In response to The Daily Post’s writing prompt: “Singin’ in the Rain.”

The rain has been persistent all day. It’s been dreary inside and out this morning, but I have finished all the chores and it is only one o’ clock.  I turn on the lamp by my overstuffed reading chair now.  It casts light on the window panes behind it. The rain is trickling down them.  A whole afternoon to myself.  Free to do anything I want.  I start by putting a record of Debussy’s music on the stereo. The Prelude to the Afternoon of a Faun fills the room that is lined with books.
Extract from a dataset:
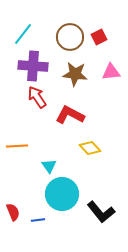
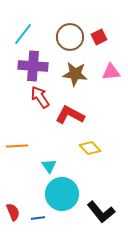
red arrow: moved 3 px right
blue line: moved 2 px up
Then,  to the fireplace.  Kneeling down on the hearth, I place a log and some kindling inside.  After opening the damper, I light the kindling and watch the bright flames flicker. My cheeks redden and warm from the heat.  The room has transformed from dreary to cozy. The light from the fire glows in the cut glass of the decanters on an old table.  “What a good idea.” I think and pour myself a sherry.  Grabbing my latest mystery novel, I sink into the chair and sip the sweet wine. Dinah, my tortoise shell cat, pads into the room and throws herself down on the braided rug in front of the fireplace. I sit, well content, and listen to the music.  After the last piece on the album has played, the silence and the sounds of the rain are all I want.  And, I have taken the precaution of taking the phone off the hook.  Neither the cat, nor I, will be disturbed on this fine, rainy afternoon.